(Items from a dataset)
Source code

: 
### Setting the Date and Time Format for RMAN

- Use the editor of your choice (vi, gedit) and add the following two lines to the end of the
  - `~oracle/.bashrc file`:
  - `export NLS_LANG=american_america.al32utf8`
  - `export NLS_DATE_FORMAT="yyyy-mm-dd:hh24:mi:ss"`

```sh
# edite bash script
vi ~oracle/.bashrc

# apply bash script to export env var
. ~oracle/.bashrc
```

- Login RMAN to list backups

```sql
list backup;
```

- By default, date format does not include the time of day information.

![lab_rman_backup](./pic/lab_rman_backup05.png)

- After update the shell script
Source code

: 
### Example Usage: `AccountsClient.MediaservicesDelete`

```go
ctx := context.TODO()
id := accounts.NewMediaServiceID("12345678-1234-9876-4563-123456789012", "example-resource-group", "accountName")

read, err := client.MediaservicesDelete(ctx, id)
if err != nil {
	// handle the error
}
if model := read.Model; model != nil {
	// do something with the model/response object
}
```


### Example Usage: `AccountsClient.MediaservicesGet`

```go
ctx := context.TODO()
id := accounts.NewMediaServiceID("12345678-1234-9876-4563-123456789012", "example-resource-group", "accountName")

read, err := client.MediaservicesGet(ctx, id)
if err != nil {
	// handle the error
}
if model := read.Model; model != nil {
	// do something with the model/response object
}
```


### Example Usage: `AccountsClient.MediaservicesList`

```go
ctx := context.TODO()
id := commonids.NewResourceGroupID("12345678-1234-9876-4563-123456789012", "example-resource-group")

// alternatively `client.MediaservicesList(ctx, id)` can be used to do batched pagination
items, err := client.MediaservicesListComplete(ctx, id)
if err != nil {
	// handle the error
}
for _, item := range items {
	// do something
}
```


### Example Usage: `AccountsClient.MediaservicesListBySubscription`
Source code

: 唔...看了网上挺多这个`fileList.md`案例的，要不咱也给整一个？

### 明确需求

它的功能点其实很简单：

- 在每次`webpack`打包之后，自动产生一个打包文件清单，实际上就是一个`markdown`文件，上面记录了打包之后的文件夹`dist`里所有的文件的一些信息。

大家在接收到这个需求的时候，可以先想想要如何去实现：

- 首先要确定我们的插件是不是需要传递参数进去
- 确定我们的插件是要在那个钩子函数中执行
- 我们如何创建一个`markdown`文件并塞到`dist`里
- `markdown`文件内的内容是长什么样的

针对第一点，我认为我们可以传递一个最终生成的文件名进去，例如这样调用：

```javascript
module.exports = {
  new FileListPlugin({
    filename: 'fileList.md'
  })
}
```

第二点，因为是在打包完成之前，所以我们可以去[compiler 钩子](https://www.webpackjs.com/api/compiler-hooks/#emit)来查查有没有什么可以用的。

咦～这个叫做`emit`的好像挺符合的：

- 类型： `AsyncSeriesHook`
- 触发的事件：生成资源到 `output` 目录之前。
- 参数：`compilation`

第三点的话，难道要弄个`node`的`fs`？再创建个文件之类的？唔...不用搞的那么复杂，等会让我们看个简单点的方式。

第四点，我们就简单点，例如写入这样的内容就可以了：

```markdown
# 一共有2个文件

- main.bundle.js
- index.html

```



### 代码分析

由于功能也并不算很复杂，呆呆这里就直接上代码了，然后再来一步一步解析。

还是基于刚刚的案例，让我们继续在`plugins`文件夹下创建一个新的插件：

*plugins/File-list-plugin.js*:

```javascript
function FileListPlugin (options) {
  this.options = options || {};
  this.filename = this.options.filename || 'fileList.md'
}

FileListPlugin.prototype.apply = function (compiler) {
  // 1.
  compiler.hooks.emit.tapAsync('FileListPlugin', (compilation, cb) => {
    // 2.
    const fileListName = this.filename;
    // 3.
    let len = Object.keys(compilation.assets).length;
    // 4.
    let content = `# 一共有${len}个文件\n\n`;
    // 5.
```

#### [Exercise details]
Only lines holding the word "AccountsClient" are wanted, so copy each of them from the records above.

#### [Answer section]
### Example Usage: `AccountsClient.MediaservicesDelete`
### Example Usage: `AccountsClient.MediaservicesGet`
### Example Usage: `AccountsClient.MediaservicesList`
### Example Usage: `AccountsClient.MediaservicesListBySubscription`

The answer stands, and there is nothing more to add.